In April 1800, rumours flew through St. John's, Newfoundland that up to 400 Irishmen had taken the secret oath of the Society of the United Irishmen. It is believed that some 80 or more Irish soldiers in the British army planned to meet and mutiny at the powder shed behind the British garrison at Fort Townshend. Their plan was to kill their officers and the leading British inhabitants of St. John's assembled for worship in the Church of England Cathedral on Sunday, April 20, 1800.

Nineteen soldiers took up arms and assembled at the powder shed behind Fort Townshend, expecting to be joined by others. Soldiers from Fort William were unable to join them, however, because the commander there had scheduled a social function that night, detaining many of the men. Word of the mutiny spread quickly, the alarm was raised, and the deserting soldiers were pursued as they fled over the barrens and into the woods behind St. John's.

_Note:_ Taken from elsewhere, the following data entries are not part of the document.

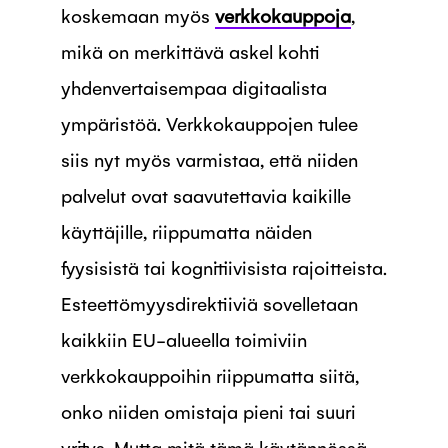
koskemaan myös
verkkokauppoja
,
mikä on merkittävä askel kohti
yhdenvertaisempaa digitaalista
ympäristöä. Verkkokauppojen tulee
siis nyt myös varmistaa, että niiden
palvelut ovat saavutettavia kaikille
käyttäjille, riippumatta näiden
fyysisistä tai kognitiivisista rajoitteista.
Esteettömyysdirektiiviä sovelletaan
kaikkiin EU-alueella toimiviin
verkkokauppoihin riippumatta siitä,
onko niiden omistaja pieni tai suuri
yritys. Mutta mitä tämä käytännössä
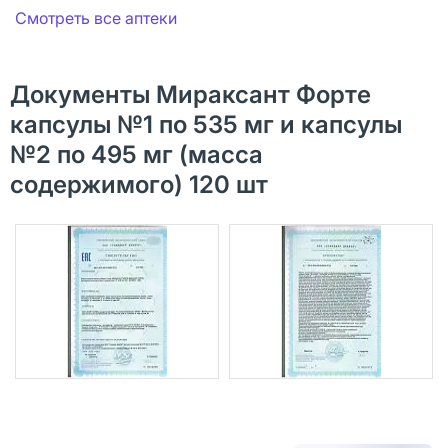
Смотреть все аптеки
Документы Мираксант Форте
капсулы №1 по 535 мг и капсулы
№2 по 495 мг (масса
содержимого) 120 шт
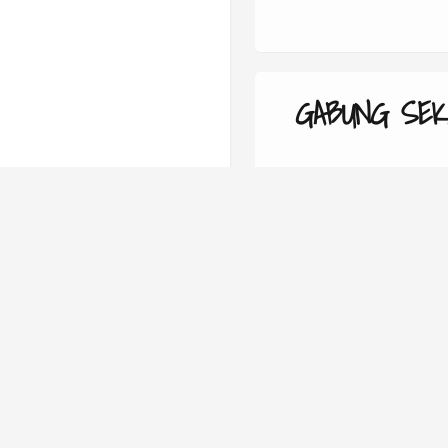
GABUNG SEK
Daft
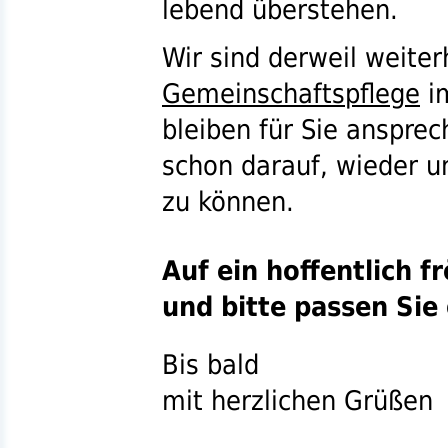
lebend überstehen.
Wir sind derweil weiter
Gemeinschaftspflege
i
bleiben für Sie ansprec
schon darauf, wieder u
zu können.
Auf ein hoffentlich f
und bitte passen Sie 
Bis bald
mit herzlichen Grüßen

Within several weeks, all of the 19 were captured, except for the two ringleaders, Sergeant Kelly and James Murphy. Four of the mutineers who informed on the others were not tried by court martial. Of the remaining 13, five were hanged and eight were sent to Halifax to be dealt with by the Duke of Kent. Within several more weeks of the mutiny, all the remaining soldiers of the St. John's garrison were transferred to Halifax.

The Newfoundland rebellion was the only one to occur which the British administration linked directly to the Irish Rebellion of 1798. The uprising in St. John's was significant in that it was the first occasion on which the Irish in Newfoundland deliberately challenged the authority of the state, and because the British feared that it might not be the last. It earned for Newfoundland a reputation as a Transatlantic Tipperary–a far-flung but semi-Irish colony with the potential for political chaos.